Start of RECORDS SUPPLIED

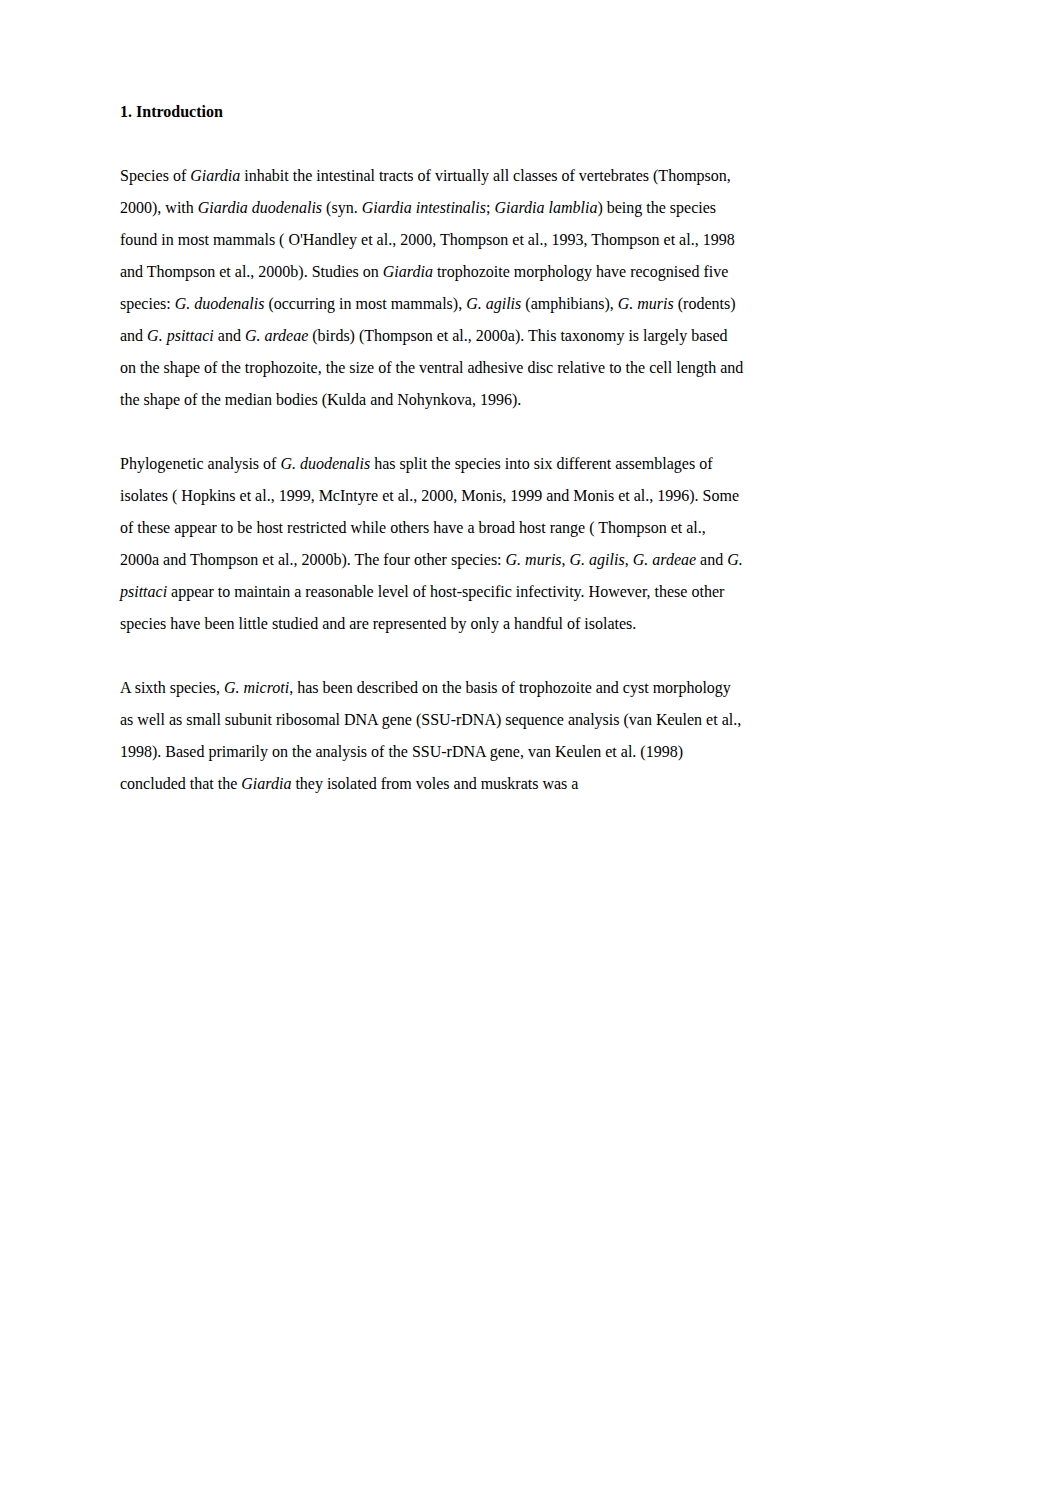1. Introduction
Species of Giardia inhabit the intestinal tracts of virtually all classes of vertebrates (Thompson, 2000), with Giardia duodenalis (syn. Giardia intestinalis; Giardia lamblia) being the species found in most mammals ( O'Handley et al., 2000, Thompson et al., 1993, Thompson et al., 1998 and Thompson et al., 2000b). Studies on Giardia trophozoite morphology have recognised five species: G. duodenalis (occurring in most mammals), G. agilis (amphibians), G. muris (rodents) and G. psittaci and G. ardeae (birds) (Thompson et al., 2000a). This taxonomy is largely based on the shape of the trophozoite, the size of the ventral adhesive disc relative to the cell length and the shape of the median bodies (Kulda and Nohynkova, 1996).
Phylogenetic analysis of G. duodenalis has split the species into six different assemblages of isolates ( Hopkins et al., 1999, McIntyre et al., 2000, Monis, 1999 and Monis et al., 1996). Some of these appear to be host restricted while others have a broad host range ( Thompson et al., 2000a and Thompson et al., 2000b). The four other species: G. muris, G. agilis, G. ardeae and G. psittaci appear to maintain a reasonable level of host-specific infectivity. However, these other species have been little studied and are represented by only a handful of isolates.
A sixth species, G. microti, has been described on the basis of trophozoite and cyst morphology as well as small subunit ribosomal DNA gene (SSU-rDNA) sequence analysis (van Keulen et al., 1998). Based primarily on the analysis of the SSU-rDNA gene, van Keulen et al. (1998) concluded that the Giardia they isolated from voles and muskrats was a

End of RECORDS SUPPLIED
Start of RECORDS SUPPLIED

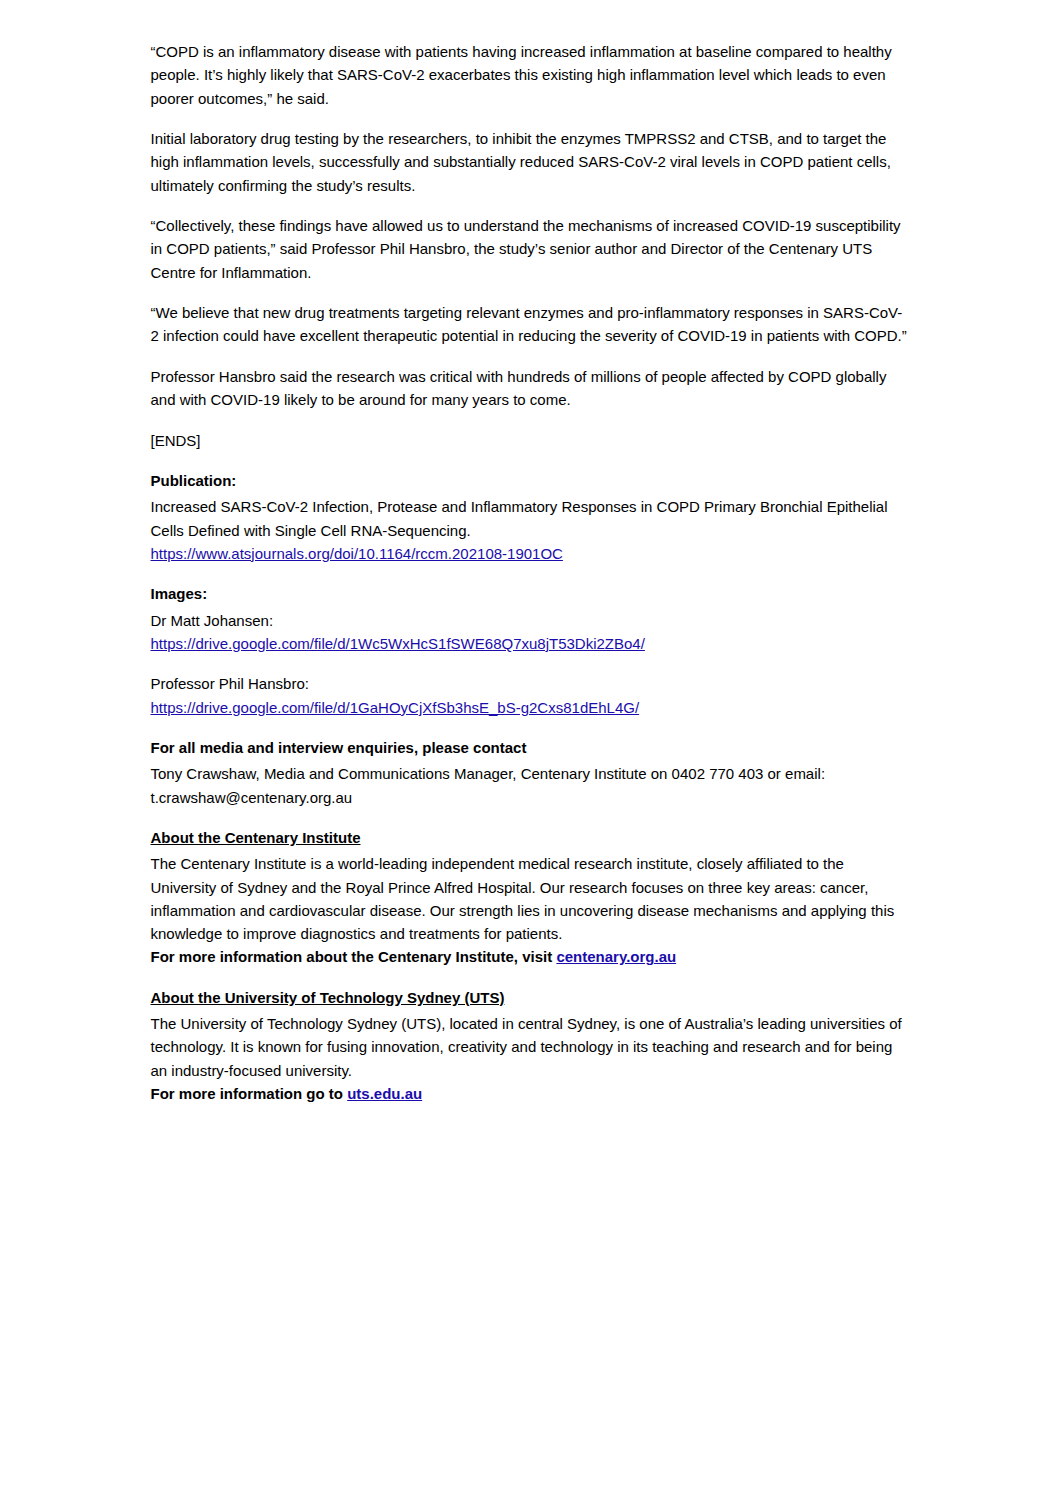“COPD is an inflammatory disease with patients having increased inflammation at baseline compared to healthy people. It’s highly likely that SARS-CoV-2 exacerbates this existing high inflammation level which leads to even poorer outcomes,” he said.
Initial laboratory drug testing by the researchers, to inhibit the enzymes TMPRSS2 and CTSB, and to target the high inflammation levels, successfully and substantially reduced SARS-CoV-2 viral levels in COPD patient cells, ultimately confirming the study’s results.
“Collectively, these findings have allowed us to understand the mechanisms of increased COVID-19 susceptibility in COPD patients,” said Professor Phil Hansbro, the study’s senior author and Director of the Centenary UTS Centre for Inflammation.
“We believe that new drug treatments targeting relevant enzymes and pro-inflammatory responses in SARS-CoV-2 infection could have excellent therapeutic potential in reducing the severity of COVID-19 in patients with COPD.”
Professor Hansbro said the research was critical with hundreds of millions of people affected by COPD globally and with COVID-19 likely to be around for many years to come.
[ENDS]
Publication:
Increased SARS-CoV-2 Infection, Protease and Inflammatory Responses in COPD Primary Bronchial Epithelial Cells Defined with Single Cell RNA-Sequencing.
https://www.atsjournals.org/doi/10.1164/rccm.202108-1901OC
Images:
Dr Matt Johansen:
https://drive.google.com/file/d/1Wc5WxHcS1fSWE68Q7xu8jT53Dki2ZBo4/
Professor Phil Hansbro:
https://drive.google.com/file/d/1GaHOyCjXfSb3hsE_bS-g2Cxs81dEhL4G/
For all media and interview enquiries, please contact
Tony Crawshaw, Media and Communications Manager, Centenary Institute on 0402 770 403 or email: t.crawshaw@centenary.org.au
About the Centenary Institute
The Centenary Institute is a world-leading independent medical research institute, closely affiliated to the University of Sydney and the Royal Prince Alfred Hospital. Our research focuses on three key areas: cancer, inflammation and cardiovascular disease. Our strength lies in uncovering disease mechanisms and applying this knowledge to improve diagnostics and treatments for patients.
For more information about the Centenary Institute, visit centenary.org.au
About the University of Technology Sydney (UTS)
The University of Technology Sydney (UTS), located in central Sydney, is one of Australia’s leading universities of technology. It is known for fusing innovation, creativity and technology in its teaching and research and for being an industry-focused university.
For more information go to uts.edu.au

End of RECORDS SUPPLIED

▶ [REQUIRED WORK] A single number is the reply: the count of lines in the entries above that have the word "more".

▶ [WRITTEN RESPONSE] 2